Pagination: from/size vs scroll vs search_after

intermediate elasticsearch pagination search_after scroll

Pagination in Elasticsearch is the classic interview gotcha. “How would you paginate to page 1000?” — the wrong answer is from: 9990, size: 10. Here’s why, and what to use instead.

from/size (the obvious one)

Looks like SQL LIMIT/OFFSET:

GET /products/_search
{
  "from": 20,
  "size": 10,
  "query": { "match_all": {} }
}

The problem: every shard has to fetch from + size docs, sort them locally, send them to the coordinating node, which then re-sorts all of them and throws away from rows. With 5 shards and from: 9990, every shard ships 10,000 docs over the wire just to return 10. That’s a memory and network disaster.

Elasticsearch enforces a hard ceiling: from + size <= 10000 by default (index.max_result_window).

The 10,000 window wall
from/size
good up to ~10k results, jumpable pages, stateless
scroll
snapshot of data, batch export, no live updates
search_after
live deep pagination, recommended for users

Scroll (deprecated for user-facing pagination)

Scroll grabs a snapshot of the index and lets us page through it without re-running the query.

POST /products/_search?scroll=1m
{
  "size": 100,
  "query": { "match_all": {} }
}

The response includes a _scroll_id. Hand it back to keep paging:

POST /_search/scroll
{
  "scroll": "1m",
  "scroll_id": "DXF1ZXJ5..."
}

Use scroll for batch jobs: reindexing, exports, ML training data. Don’t use it for users — the snapshot doesn’t reflect new docs added after the scroll started, and it holds resources on the cluster for the scroll’s lifetime.

search_after (the right answer for deep pagination)

search_after says: “give me the next page after this sort value”. No offset arithmetic, no window limit.

GET /products/_search
{
  "size": 10,
  "query": { "match_all": {} },
  "sort": [
    { "created_at": "desc" },
    { "_id": "asc" }
  ]
}

The last doc in the response has a sort array — say [1700000000, "p_42"]. Pass that to the next request:

GET /products/_search
{
  "size": 10,
  "query": { "match_all": {} },
  "search_after": [1700000000, "p_42"],
  "sort": [
    { "created_at": "desc" },
    { "_id": "asc" }
  ]
}

Each shard now does a cheap “give me docs sorted after this point” — no offset to skip. Always include a tiebreaker field (like _id) in the sort so pagination is deterministic when two docs share the primary sort value.
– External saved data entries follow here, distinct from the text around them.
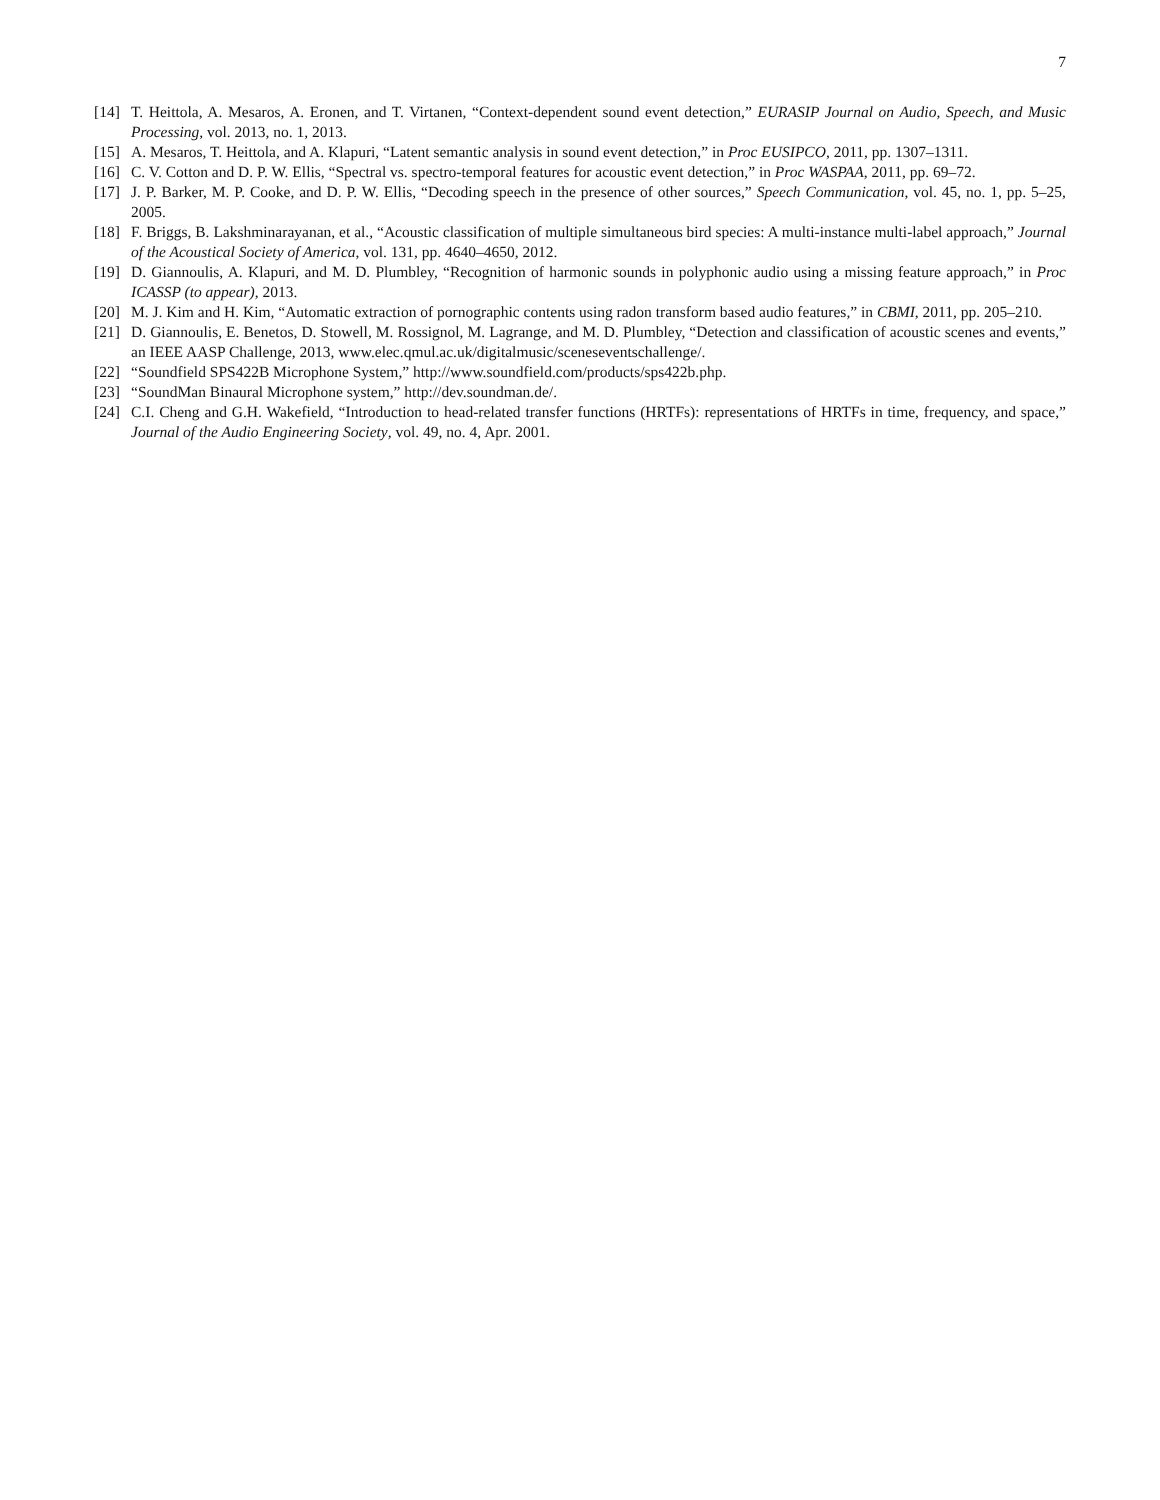7
[14] T. Heittola, A. Mesaros, A. Eronen, and T. Virtanen, “Context-dependent sound event detection,” EURASIP Journal on Audio, Speech, and Music Processing, vol. 2013, no. 1, 2013.
[15] A. Mesaros, T. Heittola, and A. Klapuri, “Latent semantic analysis in sound event detection,” in Proc EUSIPCO, 2011, pp. 1307–1311.
[16] C. V. Cotton and D. P. W. Ellis, “Spectral vs. spectro-temporal features for acoustic event detection,” in Proc WASPAA, 2011, pp. 69–72.
[17] J. P. Barker, M. P. Cooke, and D. P. W. Ellis, “Decoding speech in the presence of other sources,” Speech Communication, vol. 45, no. 1, pp. 5–25, 2005.
[18] F. Briggs, B. Lakshminarayanan, et al., “Acoustic classification of multiple simultaneous bird species: A multi-instance multi-label approach,” Journal of the Acoustical Society of America, vol. 131, pp. 4640–4650, 2012.
[19] D. Giannoulis, A. Klapuri, and M. D. Plumbley, “Recognition of harmonic sounds in polyphonic audio using a missing feature approach,” in Proc ICASSP (to appear), 2013.
[20] M. J. Kim and H. Kim, “Automatic extraction of pornographic contents using radon transform based audio features,” in CBMI, 2011, pp. 205–210.
[21] D. Giannoulis, E. Benetos, D. Stowell, M. Rossignol, M. Lagrange, and M. D. Plumbley, “Detection and classification of acoustic scenes and events,” an IEEE AASP Challenge, 2013, www.elec.qmul.ac.uk/digitalmusic/sceneseventschallenge/.
[22] “Soundfield SPS422B Microphone System,” http://www.soundfield.com/products/sps422b.php.
[23] “SoundMan Binaural Microphone system,” http://dev.soundman.de/.
[24] C.I. Cheng and G.H. Wakefield, “Introduction to head-related transfer functions (HRTFs): representations of HRTFs in time, frequency, and space,” Journal of the Audio Engineering Society, vol. 49, no. 4, Apr. 2001.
Point in Time (PIT) — search_after’s best friend

Plain search_after sees new docs as they arrive, which can cause duplicates. To freeze the view, open a PIT:

POST /products/_pit?keep_alive=1m
# { "id": "46ToAwMDaWR5..." }

Then pass pit.id instead of the index name in search requests. Combined with search_after, this is the modern, scalable way to deep-paginate.

TL;DR

  • Users browsing pages 1–10? → from/size.
  • Batch export of millions of docs? → scroll (or PIT + search_after).
  • Live deep pagination, infinite scroll? → search_after + PIT.
  • Never raise max_result_window to “fix” deep pagination. That’s treating the symptom.